Eurostat: in Sicilia 169 chilometri di doppi binari. In Lombardia sono 748, 762 in Toscana. L’Alta velocità tra le città siciliane più grandi richiesta da pendolari e turisti
PALERMO – Il divario infrastrutturale tra le due Italie è più che evidente.
Un secolo e mezzo di storia comune e un territorio ancora profondamente differenziato per qualità dei servizi del trasporto: l’Italia centro-settentrionale che corre sulle sue ‘frecce’ e quella meridionale che annaspa assistendo allo smantellamento delle sue già misere tratte.
La Regione chiede maggiore responsabilità a Roma, parole che si traducono in investimenti e impegno sul territorio. Sul tavolo delle trattative anche le modalità della perequazione infrastrutturale motivo di recente tensione tra Roma e Palermo. Per avere idea dello stato delle ferrovie dell’Isola basta leggere gli ultimi dati Eurostat, riferiti al 2008: 169 chilometri di strade ferrate con più di un binario in Sicilia a fronte di 748 chilometri in Lombardia, 683 chilometri in Emilia-Romagna, 762 chilometri in Toscana, 605 chilometri in Campania. Un esempio per illustrare una realtà che anziché trovare risoluzioni continua a colare a picco.
Nei giorni scorsi è arrivato l’ennesimo appello del comitato dei pendolari guidato da Giosuè Malaponti che in una lettera inviata al governatore Lombardo ha espresso tutto il disappunto dei viaggiatori isolani.
“Dal danno arrecato per la totale assenza di investimenti infrastrutturali – ha scritto Malaponti il 15 marzo – alla beffa per il continuo taglio di treni a lunga percorrenza tra nord-sud e del totale quasi abbandono delle merci. Le nostre linee sono sempre più disastrate e fatiscenti, mentre si ha il coraggio di dire che grazie all’Alta Velocità il Paese è più moderno ed avanzato”.
Proprio il governatore siciliano dal suo blog lo scorso febbraio aveva inserito tra le necessità improcrastinabili per futuro dell’Isola il potenziamento delle rete ferroviaria.

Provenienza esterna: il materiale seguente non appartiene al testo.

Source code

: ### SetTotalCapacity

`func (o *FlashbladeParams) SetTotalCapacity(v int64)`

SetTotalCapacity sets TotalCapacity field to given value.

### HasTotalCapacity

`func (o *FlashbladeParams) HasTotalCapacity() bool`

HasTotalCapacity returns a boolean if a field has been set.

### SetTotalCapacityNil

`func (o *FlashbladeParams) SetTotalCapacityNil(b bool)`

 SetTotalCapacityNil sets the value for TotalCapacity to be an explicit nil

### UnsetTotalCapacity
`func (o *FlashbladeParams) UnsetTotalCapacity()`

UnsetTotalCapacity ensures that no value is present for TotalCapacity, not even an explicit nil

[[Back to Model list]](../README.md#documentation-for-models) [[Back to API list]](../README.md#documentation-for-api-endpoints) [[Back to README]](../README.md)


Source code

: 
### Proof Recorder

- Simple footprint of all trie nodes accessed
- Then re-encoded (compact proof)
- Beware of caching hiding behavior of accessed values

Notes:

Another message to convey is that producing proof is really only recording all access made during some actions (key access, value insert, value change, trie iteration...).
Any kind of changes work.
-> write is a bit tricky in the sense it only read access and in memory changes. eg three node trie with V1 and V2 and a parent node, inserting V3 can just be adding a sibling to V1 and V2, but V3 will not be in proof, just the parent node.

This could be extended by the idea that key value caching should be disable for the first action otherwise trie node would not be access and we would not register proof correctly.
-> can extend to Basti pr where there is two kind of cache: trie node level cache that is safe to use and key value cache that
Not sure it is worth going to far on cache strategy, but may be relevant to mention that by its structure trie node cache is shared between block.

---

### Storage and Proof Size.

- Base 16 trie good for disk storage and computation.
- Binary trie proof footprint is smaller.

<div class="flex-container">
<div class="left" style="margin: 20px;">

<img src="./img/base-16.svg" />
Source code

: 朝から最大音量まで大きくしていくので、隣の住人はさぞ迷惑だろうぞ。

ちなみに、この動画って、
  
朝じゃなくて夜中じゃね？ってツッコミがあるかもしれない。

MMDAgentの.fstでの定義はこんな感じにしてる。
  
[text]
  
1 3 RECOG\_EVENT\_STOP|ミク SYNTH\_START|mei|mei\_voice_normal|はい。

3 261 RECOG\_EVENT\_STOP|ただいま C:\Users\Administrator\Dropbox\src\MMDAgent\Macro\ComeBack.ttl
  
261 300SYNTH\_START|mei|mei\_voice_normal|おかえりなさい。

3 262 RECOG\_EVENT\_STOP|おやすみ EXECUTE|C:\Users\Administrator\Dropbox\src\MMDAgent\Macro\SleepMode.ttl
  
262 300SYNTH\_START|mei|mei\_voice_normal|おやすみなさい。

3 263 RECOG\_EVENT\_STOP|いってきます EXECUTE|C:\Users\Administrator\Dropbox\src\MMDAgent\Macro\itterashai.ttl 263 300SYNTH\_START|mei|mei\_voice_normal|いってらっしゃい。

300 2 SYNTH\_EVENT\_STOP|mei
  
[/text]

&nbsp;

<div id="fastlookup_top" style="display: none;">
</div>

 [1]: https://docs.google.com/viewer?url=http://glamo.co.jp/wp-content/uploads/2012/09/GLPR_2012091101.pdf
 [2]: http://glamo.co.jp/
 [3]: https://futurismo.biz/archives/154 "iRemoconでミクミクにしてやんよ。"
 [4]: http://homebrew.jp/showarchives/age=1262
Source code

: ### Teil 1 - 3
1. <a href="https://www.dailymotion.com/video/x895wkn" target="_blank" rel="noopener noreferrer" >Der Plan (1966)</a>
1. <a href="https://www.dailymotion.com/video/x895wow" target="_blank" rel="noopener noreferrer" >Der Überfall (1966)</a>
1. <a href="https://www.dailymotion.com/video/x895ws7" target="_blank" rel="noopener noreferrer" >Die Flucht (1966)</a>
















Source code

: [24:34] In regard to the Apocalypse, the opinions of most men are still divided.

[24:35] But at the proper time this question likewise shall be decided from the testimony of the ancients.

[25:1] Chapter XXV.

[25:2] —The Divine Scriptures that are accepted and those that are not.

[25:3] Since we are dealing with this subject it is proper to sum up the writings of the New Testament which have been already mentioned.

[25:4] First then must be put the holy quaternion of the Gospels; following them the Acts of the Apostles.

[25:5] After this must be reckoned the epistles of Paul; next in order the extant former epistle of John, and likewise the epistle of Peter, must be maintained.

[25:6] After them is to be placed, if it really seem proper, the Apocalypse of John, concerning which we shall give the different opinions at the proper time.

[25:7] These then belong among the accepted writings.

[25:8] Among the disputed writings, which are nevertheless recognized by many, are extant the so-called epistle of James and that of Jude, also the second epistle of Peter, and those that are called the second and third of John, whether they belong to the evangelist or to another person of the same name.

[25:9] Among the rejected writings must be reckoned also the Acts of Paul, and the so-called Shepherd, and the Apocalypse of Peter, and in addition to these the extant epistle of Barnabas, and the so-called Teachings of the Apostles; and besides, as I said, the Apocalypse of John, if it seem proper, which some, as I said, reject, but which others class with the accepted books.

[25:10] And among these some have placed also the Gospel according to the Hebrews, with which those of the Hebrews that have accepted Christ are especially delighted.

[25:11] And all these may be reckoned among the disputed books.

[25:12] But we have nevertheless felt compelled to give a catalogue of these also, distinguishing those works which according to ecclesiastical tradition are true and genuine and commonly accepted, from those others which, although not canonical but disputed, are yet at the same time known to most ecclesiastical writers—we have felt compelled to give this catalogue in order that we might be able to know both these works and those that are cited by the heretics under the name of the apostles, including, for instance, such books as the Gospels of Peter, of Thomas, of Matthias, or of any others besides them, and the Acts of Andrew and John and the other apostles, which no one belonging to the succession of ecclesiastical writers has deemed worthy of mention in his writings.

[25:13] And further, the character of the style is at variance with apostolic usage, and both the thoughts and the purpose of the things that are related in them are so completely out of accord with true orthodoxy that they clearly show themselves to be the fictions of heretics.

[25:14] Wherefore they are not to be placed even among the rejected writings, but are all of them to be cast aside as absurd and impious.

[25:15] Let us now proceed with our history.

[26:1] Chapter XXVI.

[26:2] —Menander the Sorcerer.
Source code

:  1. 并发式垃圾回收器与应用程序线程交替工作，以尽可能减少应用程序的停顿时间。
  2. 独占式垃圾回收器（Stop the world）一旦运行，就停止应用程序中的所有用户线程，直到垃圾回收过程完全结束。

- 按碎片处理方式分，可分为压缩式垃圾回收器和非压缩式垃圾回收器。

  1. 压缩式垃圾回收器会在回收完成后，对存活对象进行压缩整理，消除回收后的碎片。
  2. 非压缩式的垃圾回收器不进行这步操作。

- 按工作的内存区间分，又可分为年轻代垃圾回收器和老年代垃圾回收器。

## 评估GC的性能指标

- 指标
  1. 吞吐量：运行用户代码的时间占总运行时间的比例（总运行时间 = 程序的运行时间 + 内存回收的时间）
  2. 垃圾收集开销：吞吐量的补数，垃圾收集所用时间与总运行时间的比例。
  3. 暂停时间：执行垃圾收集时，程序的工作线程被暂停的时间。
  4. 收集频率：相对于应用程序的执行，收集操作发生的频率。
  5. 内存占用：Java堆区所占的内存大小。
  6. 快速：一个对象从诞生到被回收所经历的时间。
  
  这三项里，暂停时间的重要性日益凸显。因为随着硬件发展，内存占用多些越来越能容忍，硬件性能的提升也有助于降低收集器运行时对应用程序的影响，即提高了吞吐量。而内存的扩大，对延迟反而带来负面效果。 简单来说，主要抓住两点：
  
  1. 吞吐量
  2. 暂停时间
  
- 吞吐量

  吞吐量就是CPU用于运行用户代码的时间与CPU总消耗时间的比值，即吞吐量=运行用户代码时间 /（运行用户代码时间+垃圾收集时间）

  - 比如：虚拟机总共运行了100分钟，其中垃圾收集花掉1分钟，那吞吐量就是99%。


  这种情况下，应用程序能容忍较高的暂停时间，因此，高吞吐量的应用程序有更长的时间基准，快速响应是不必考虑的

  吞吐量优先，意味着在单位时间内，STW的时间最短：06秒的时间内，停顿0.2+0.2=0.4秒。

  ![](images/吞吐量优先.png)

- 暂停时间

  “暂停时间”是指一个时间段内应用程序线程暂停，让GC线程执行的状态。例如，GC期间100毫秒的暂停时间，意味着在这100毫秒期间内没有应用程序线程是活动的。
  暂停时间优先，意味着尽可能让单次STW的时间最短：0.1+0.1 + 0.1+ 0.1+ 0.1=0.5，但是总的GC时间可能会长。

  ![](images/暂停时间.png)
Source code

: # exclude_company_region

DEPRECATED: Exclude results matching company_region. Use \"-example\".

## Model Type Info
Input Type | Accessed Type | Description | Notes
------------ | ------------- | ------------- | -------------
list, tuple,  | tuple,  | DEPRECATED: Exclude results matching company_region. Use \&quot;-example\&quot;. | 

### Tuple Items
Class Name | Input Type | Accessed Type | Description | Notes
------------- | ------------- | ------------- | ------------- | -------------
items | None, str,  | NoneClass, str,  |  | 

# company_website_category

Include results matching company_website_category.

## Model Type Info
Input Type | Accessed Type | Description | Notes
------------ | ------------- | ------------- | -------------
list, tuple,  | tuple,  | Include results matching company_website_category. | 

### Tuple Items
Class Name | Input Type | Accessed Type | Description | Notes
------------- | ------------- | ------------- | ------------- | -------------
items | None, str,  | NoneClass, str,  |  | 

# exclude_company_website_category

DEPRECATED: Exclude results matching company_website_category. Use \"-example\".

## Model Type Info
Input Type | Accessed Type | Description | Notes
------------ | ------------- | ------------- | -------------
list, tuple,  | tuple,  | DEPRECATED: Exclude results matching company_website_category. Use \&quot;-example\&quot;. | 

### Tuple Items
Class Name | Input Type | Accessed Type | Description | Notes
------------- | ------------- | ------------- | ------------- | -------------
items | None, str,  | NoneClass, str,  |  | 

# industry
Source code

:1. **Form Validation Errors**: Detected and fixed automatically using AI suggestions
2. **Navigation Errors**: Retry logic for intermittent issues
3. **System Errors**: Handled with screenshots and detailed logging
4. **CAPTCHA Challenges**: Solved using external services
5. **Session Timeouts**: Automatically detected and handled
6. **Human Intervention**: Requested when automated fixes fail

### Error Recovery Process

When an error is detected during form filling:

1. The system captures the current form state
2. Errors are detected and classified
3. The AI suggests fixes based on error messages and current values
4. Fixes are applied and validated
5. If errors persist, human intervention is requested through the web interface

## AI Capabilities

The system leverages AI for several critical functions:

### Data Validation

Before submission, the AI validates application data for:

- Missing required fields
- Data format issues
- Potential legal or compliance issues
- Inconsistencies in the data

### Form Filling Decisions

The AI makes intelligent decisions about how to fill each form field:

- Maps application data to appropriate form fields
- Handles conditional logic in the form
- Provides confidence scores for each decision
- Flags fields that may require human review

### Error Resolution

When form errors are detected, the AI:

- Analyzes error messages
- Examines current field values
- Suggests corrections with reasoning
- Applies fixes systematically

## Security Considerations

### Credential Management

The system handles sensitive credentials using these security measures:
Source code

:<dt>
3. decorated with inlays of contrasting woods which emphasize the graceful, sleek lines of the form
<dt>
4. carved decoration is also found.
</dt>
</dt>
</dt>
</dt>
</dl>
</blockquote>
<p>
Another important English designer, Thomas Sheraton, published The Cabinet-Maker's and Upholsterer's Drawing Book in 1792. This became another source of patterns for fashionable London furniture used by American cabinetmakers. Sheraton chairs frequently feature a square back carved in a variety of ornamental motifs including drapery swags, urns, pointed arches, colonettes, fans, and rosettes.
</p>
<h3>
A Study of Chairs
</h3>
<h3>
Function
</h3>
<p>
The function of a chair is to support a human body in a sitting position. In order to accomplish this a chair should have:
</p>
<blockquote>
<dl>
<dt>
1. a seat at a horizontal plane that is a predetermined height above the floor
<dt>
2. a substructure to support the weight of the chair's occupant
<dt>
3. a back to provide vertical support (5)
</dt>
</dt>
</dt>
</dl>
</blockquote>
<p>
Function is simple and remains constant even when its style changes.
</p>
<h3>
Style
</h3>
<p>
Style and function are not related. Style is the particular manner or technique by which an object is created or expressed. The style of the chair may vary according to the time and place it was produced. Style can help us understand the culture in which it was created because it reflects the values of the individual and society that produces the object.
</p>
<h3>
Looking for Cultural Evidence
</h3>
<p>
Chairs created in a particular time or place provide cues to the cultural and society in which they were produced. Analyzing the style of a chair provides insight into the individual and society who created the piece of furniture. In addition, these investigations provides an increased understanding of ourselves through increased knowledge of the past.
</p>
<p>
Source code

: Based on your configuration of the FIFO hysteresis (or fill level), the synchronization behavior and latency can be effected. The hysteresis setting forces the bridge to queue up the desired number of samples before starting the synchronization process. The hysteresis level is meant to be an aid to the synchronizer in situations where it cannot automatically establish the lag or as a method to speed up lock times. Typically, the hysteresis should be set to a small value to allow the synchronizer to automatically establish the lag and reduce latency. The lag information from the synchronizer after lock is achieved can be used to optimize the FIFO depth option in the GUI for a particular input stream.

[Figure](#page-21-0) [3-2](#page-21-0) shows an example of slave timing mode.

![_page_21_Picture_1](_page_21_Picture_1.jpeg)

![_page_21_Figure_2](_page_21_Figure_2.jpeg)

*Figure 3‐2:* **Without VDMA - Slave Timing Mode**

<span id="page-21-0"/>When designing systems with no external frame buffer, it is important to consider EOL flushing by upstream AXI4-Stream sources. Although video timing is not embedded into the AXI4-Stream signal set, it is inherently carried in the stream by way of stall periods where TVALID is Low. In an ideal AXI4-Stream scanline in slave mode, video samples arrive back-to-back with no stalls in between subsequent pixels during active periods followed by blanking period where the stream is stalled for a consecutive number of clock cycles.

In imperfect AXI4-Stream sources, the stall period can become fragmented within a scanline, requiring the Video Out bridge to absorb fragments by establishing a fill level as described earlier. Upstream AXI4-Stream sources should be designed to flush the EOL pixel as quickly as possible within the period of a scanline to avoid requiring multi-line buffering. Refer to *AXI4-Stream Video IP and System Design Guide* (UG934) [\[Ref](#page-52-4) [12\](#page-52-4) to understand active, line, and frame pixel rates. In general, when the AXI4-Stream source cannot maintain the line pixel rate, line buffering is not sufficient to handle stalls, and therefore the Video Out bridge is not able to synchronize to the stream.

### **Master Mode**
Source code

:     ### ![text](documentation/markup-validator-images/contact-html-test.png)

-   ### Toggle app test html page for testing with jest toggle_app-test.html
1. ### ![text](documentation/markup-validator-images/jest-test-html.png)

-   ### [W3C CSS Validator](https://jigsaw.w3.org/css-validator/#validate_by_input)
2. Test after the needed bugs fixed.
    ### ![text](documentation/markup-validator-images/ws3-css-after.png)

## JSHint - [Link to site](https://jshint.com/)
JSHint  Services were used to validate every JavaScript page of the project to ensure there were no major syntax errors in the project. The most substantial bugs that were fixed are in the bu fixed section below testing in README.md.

“A proposito di infrastrutture – si legge – l’alta capacità ferroviaria tra Palermo e Catania è a portata di mano. Per mettere in collegamento queste due grandi città con un treno che percorra il tragitto di 180 chilometri in un’ora e quarantacinque minuti, basterebbe intervenire con una cifra di 800/900 milioni di euro, non un investimento impossibile”. Coinvolgimento di tutti gli attori interessati alle vicenda, incluse le ferrovie che non possono agire incuranti delle necessità territoriali pur essendo soggetti di diritto privato.
“Le scelte fino ad ora attuate dalle Ferrovie dello Stato – ha porseguito il comitato – rendono l’intero gruppo complice del ritardo dello sviluppo delle aree del Sud Italia. Un’azienda pubblica, di pubblico servizio, che dovrebbe fornire servizi di trasporto pubblico ai cittadini e che invece si considera sempre di più un’azienda privata e di mercato e che non ritiene un dovere prioritario quello di fornire il servizio universale”. A rinfocolare gli animi sullo stato isolano dei trasporti e delle infrastrutture ci aveva pensato nei giorni scorsi Marco Venturi, assessore regionale alle attività produttive, che in una dichiarazione shock spiegava come il ponte sullo stretto potesse quasi risultare secondario visti gli ingenti investimenti che necessari per l’Isola in altri settori come le ferrovie. Tuttavia, dato l’enorme deficit che la Sicilia patisce rispetto altre aree del paese, privilegiare un settore rispetto un altro potrebbe risultare oltremodo controproducente, anche perché il ponte non toglierebbe risorse ad altro e soprattutto costituirebbe il coronamento di una crescita complessiva del settore infrastrutturale.